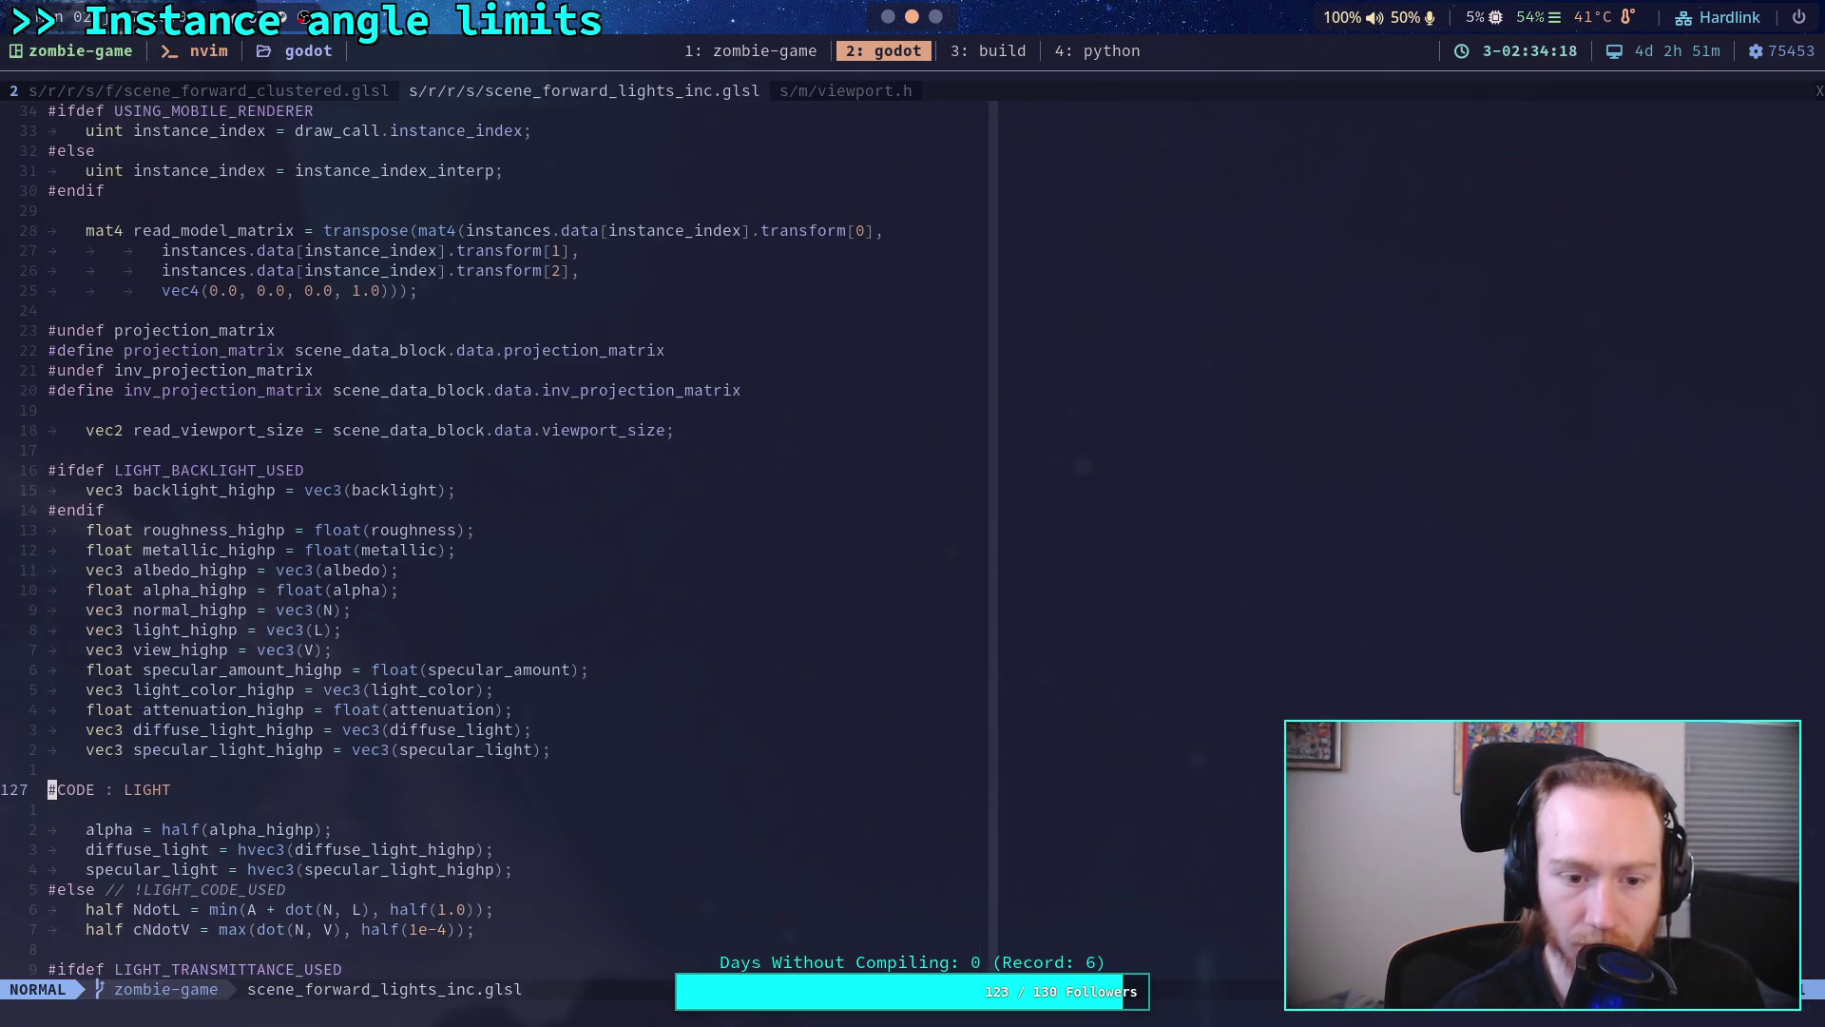
scroll(606, 823, down, 1)
scroll(555, 786, down, 4)
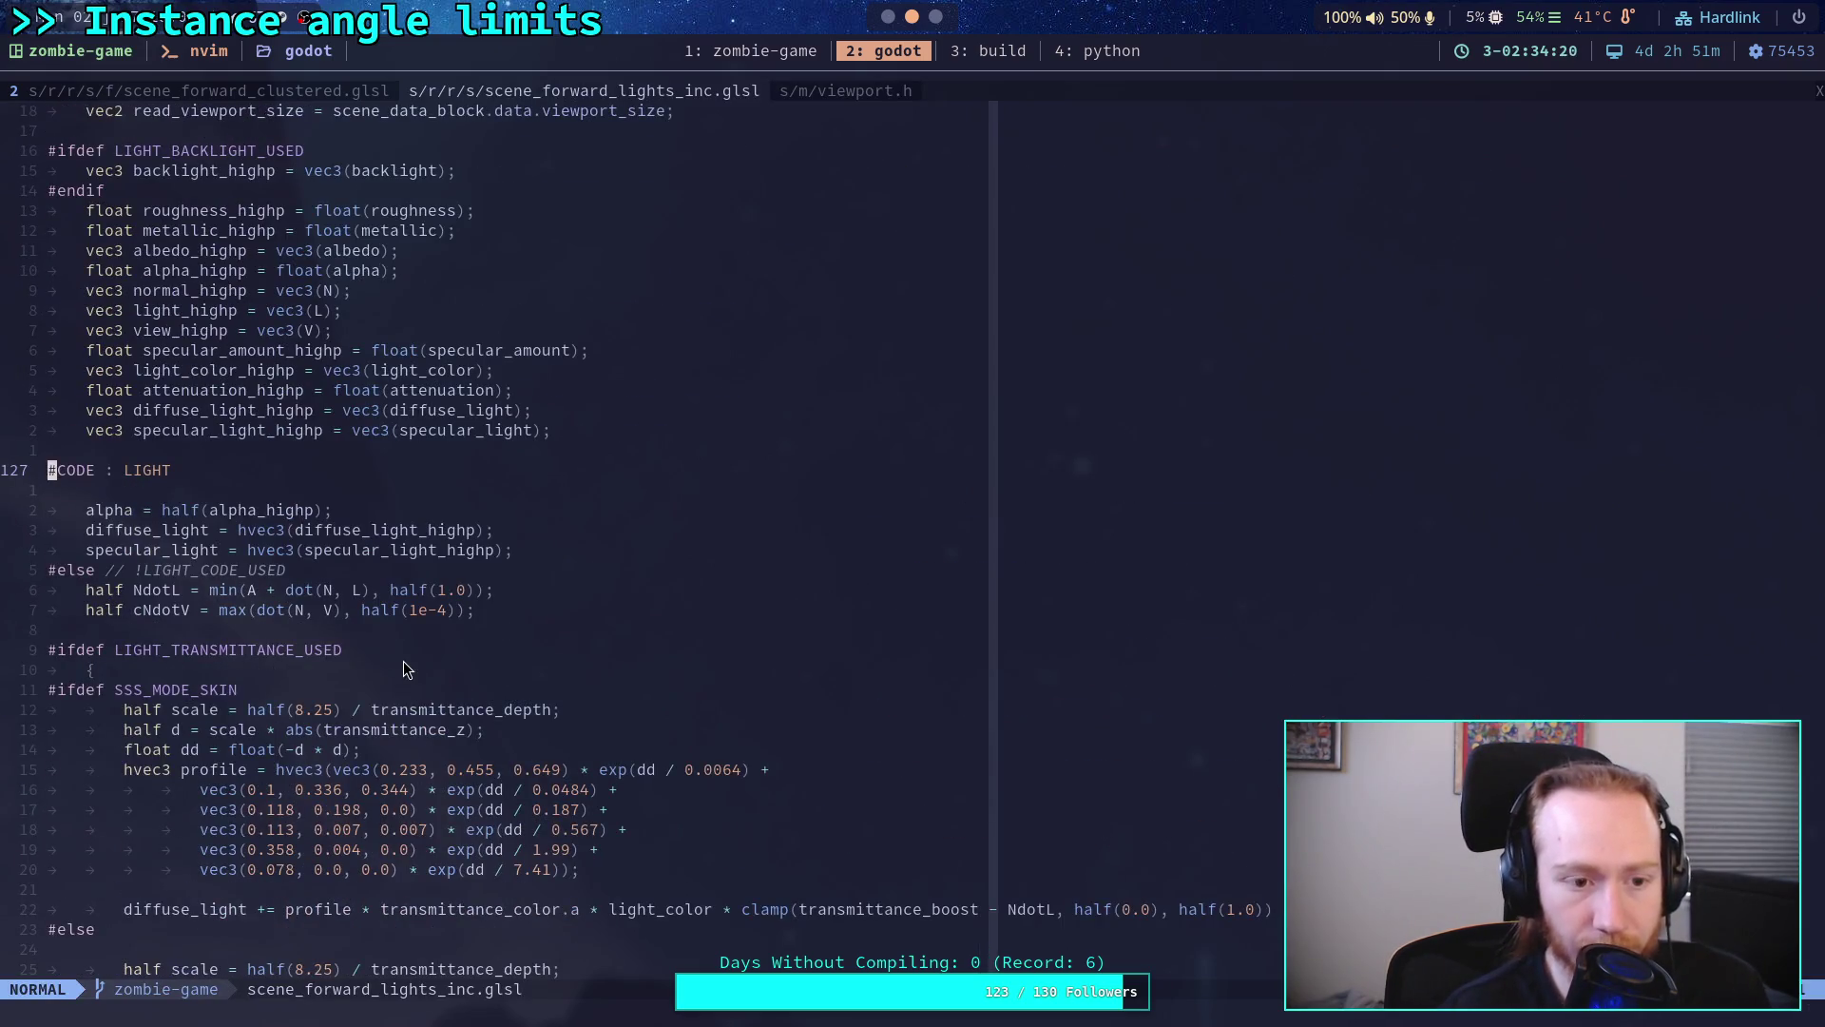
scroll(404, 659, up, 4)
scroll(306, 629, up, 3)
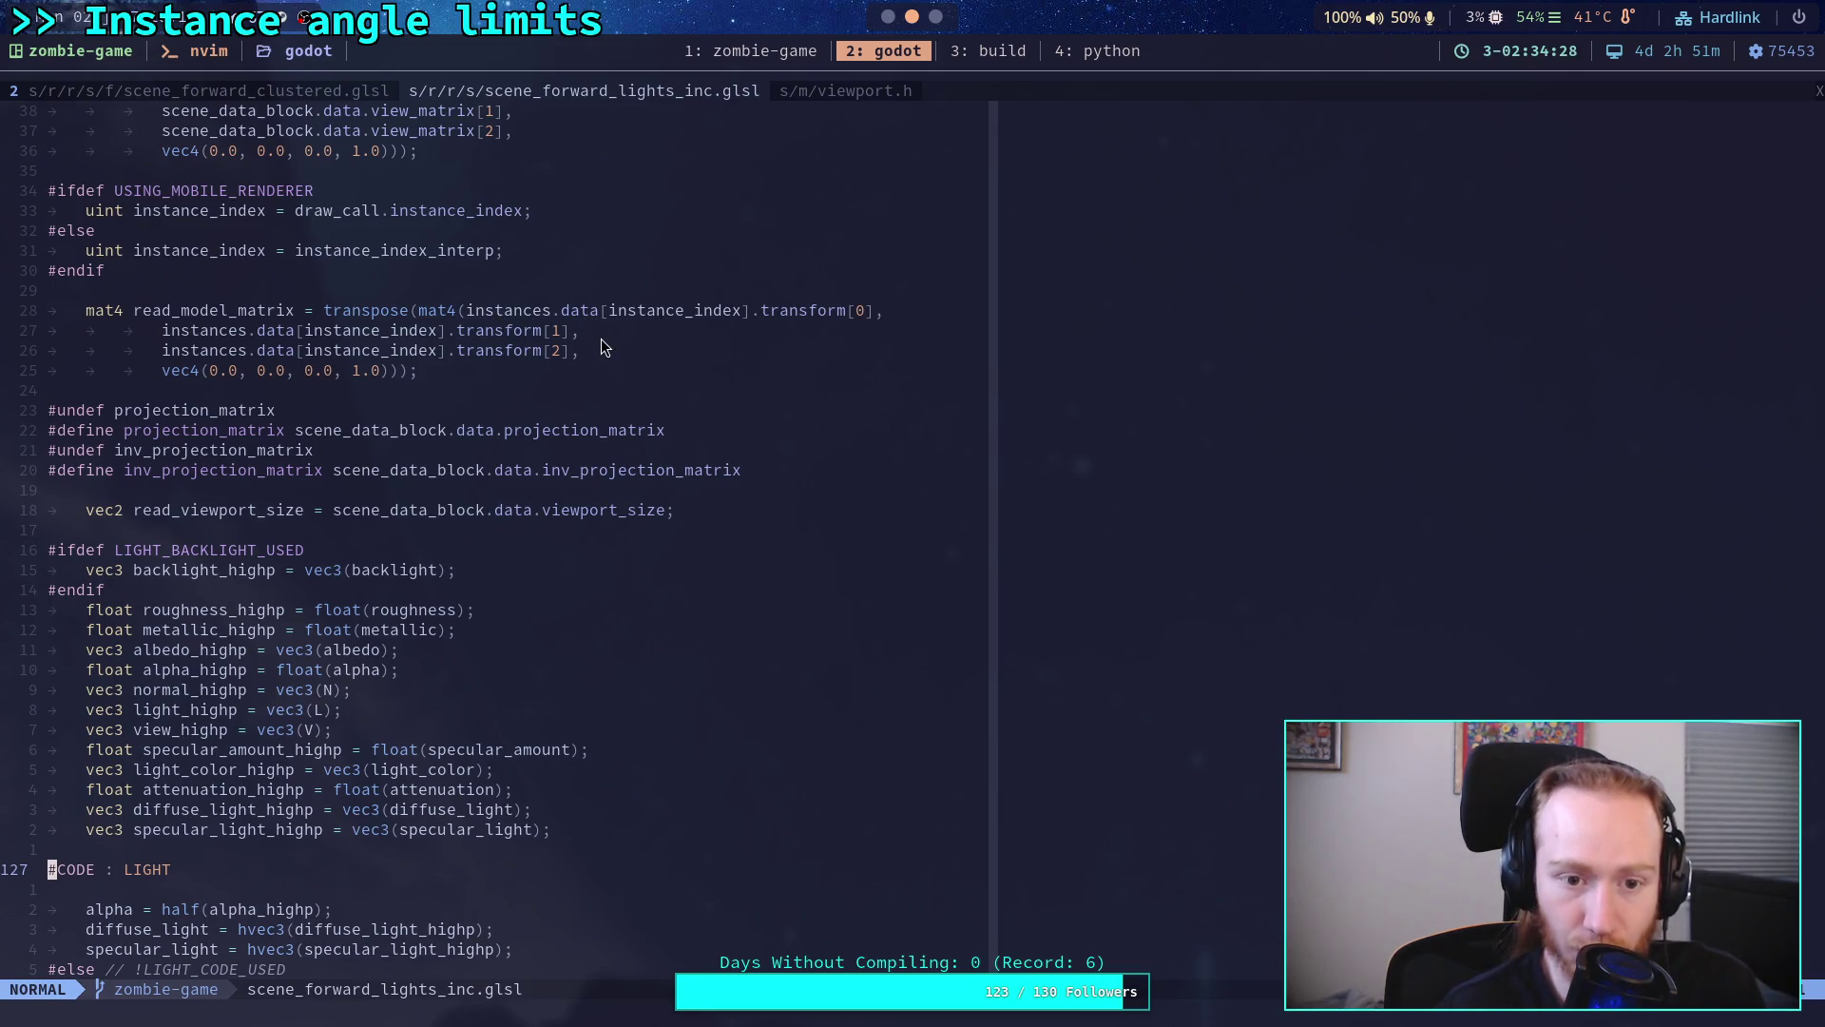
Step: Switch back to the scene_forward_clustered.glsl buffer
click(321, 92)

Exercise directions -> Every line in the data above that includes the word "scroll" should be copied.

Written reply ->
scroll(606, 823, down, 1)
scroll(555, 786, down, 4)
scroll(404, 659, up, 4)
scroll(306, 629, up, 3)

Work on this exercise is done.